• _Document excerpt_
There are two kids of measurement uncertainties

- type A, that can be handled wit statistical tools
- type B, all others. This includes discretization uncertainty, calibration, non-linearity, hysteresis, etc.

Today we will talk only about Type A uncertainties. We assume that our instrument has a very high resolution and gives us several significant figures about the measured attribute. For the sake of the argument, we can imagine that all measurements have infinite precision.

The problem is that every time we measure, we get a different number. There are variations, in the object being measured and in the measuring device, that induce variabilities in the values. How can we extract meaningful information from noisy data? How much information can we extract?

# Theoretical Framework

We assume that there is a real fixed value \(\mu\) that we want to measure, but every measurement gives us \(\mu+\varepsilon_i.\) Here \(i\) is the sample id, that is, an index to identify each sample.

• _Exercises to complete_
(1) In the text on measurement uncertainty, which type of uncertainty can be handled with statistical tools?
(2) Summarize the text on measurement uncertainty in two sentences.
(3) Transcribe the part of the text on measurement uncertainty from "The problem is" to "identify each sample.".

• _Data provided_
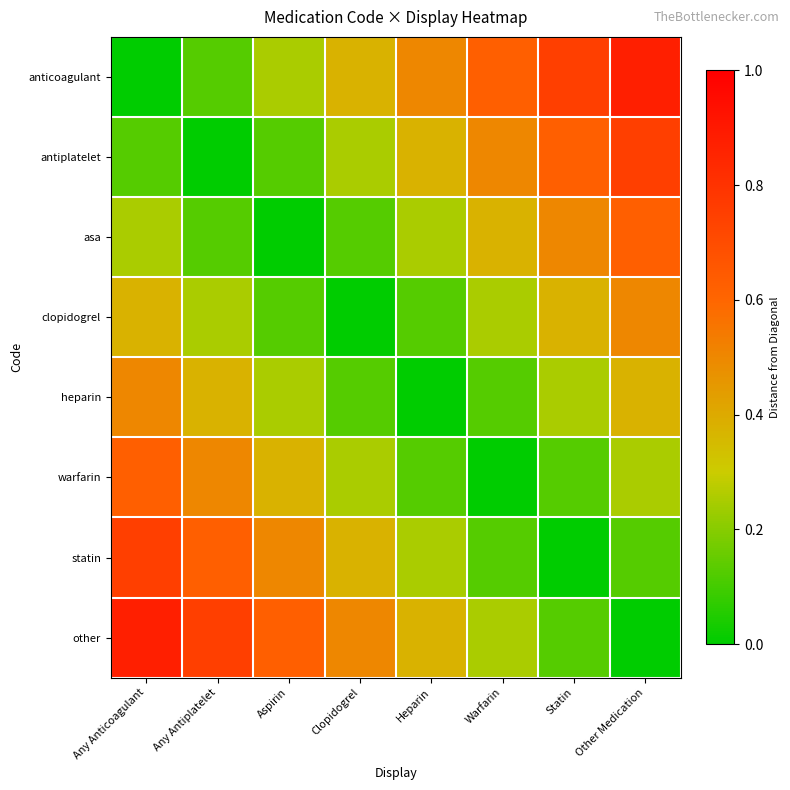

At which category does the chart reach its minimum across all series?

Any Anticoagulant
---
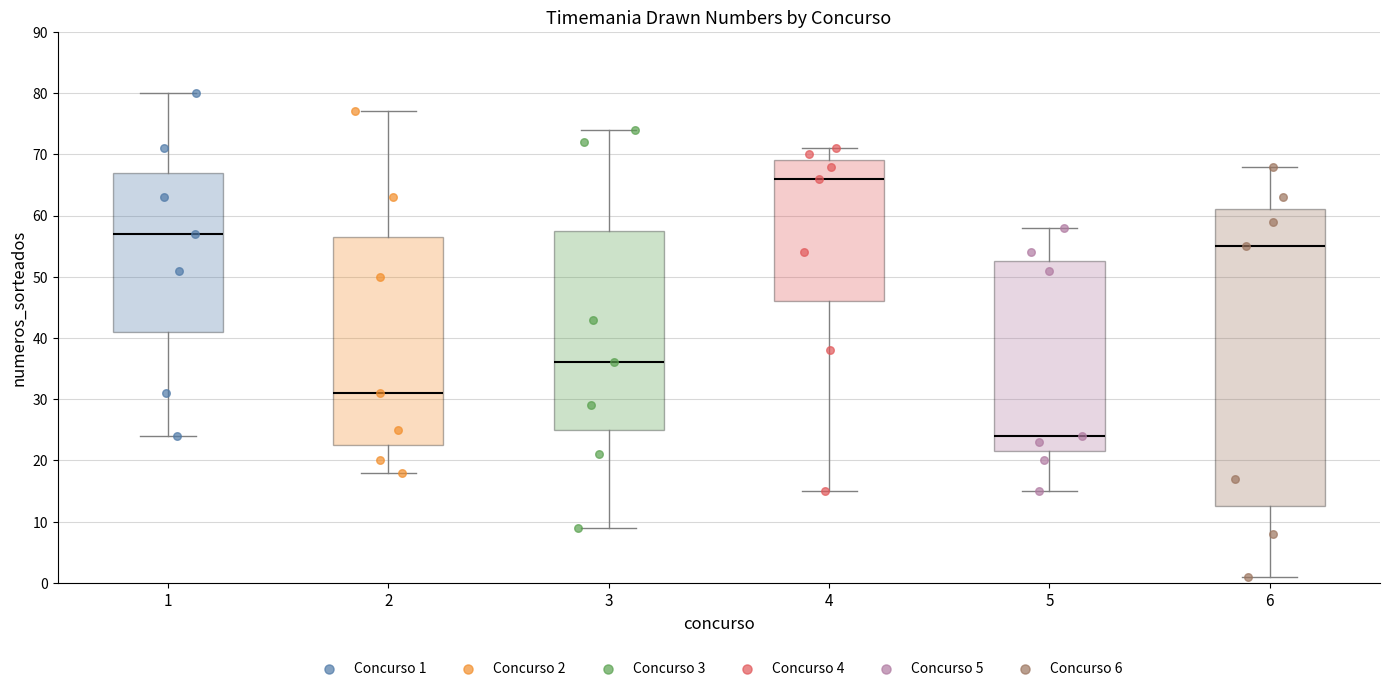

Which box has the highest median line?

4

• _Written answers_
(1) Type A.

(2) Measurement uncertainties fall into type A, which statistical tools can handle, and type B, which covers everything else, such as calibration, non-linearity and hysteresis; only type A is discussed, assuming an instrument with very high resolution. Since every measurement gives a different number, the question is how to extract meaningful information from noisy data, with each measurement modeled as a fixed real value μ plus a term ε_i for that sample.

(3)
The problem is that every time we measure, we get a different number. There are variations, in the object being measured and in the measuring device, that induce variabilities in the values. How can we extract meaningful information from noisy data? How much information can we extract?

# Theoretical Framework

We assume that there is a real fixed value \(\mu\) that we want to measure, but every measurement gives us \(\mu+\varepsilon_i.\) Here \(i\) is the sample id, that is, an index to identify each sample.